I was suicidal by the time I was 16. I tried driving off of the road and down a 40-foot drop-off. If I didn’t have the fear of surviving it and being paralyzed, I would have done it. During that time I wasn’t going to counseling. Initially, I didn’t tell my mom what happened, I just said I wanted to go back to counseling. My mom continued to push until I opened up more. I showed her the messages my ex-boyfriend and I were sending and told her everything that happened. My mom blocked his number from my phone and got me a whole new number. She also had me block him on Facebook and MySpace. I was able to break the cycle.

It took a long time for me to understand what was okay to put up with. Even though he and I talked about it as adults and he apologized for everything that happened, I don’t think he understands the gravity of what he did. When I tried to kill myself, I stopped myself and then had a long time to think about it. I just wanted my pain to be done. I was really shaken. I didn’t feel like I was worthy or that anyone loved me. I didn’t feel like I was myself or deserved to be on Earth. I felt everyone would be better off if I wasn’t around. With all of the counseling I went through, I knew rationally where I should be in this situation, but that was not how I was feeling. Eventually, I realized I gave one person the power to make me feel that way. To think I would have caused my mom, my friends, and him so much devastation and pain – over one person. My counselor also really helped me come to the realization that I don’t have to put up with that and just because someone treats me badly, doesn’t mean it’s okay. At the time I felt like I deserved it. I have spent years trying to build my self-worth. I still struggle with validation and knowing that not everyone will like me. I struggle with knowing I can’t fix all of the world’s problems and overthinking all of the things I could possibly say or do to hurt someone.

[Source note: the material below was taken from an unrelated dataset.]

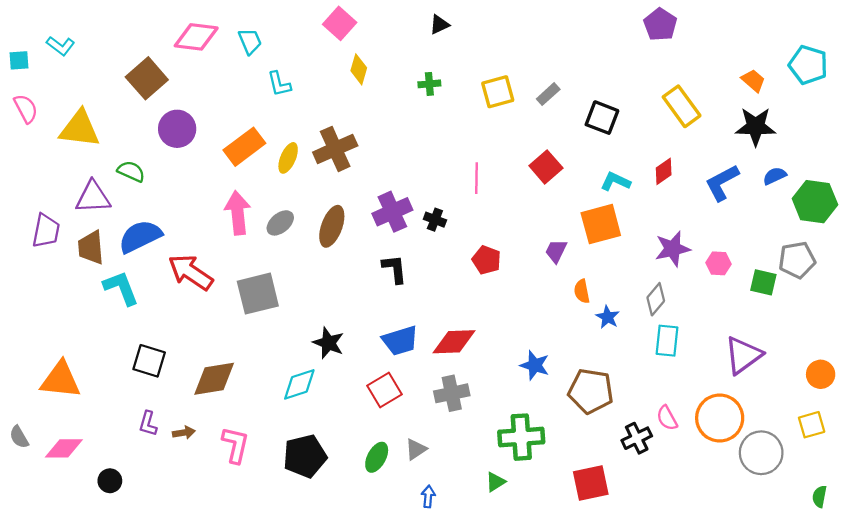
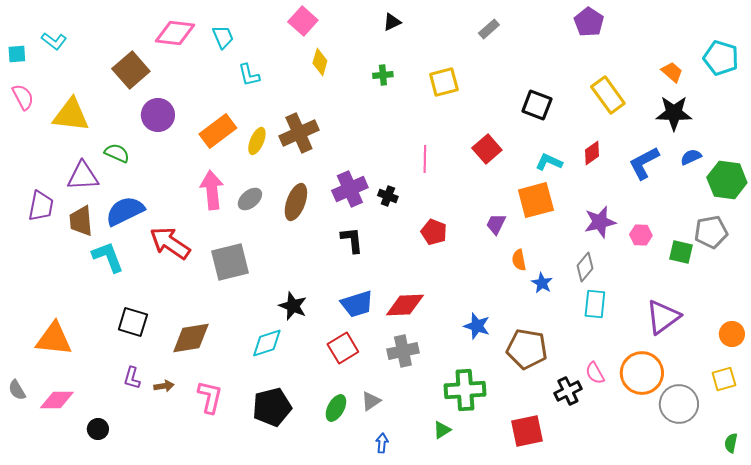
gray rectangle: (548, 94) -> (489, 29), moved

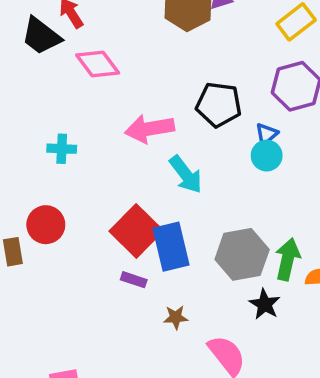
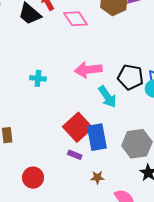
pink diamond: (98, 64) -> (76, 19), moved
black pentagon: (219, 105) -> (130, 77), moved
red circle: (46, 225) -> (33, 178), moved

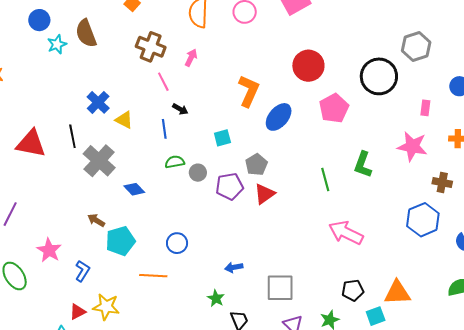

I want you to know that you are worth so much more than what one person thinks about you. It breaks my heart that people who are hurting, are hurting people, and the people they are hurting don’t understand what they are worth. Happy people don’t hurt people. Thanks to my counselor and my mom I know that now. When you have suicidal thoughts, get help. Had I not had the realization I didn’t want to die, I probably would have ended up killing myself – especially with high school and all of the drama. Not every teenager understands high school is a very temporary thing because in the moment it seems so permanent.

As a society, we need to help kids understand that if they are feeling this way, it is okay to talk to someone – to a trusted adult. Even adults too need to understand this. It’s okay you feel that way, but you should also talk to someone because no one is worth taking your life over. I have learned how to own when I am in a bad mood. It’s okay, but how can I change it? I have also gotten better at knowing when it’s beyond my own capability to handle it and to go get help. I am never going to wade through that kind of stuff by myself again. I hate that I have had to tell so many people that. No one can handle suicidal thoughts on their own or with a friend who isn’t trained. It is a lot to try to deal with on your own. It’s okay to need a life preserver.

I also want people to know that a person with suicidal ideations is not selfish. I can’t believe people honestly feel that when someone is going through something and thinking everyone is better off without them, they are selfish. Until you walk through that space, you don’t know. The stigma needs to go away. If there was no stigma, people would get help. It wouldn’t be uncommon. People have no issue asking for help with a math problem or medical issue. They should feel the same way about getting mental health help.

Everything will be okay. It seems like a dumb thing to say, but it will be. I know it doesn’t seem like it when you are going through it. Seek help and utilize your resources. You can’t leave an abusive situation without resources to back you up. It’s too easy to slip back into what is easy and comfortable.”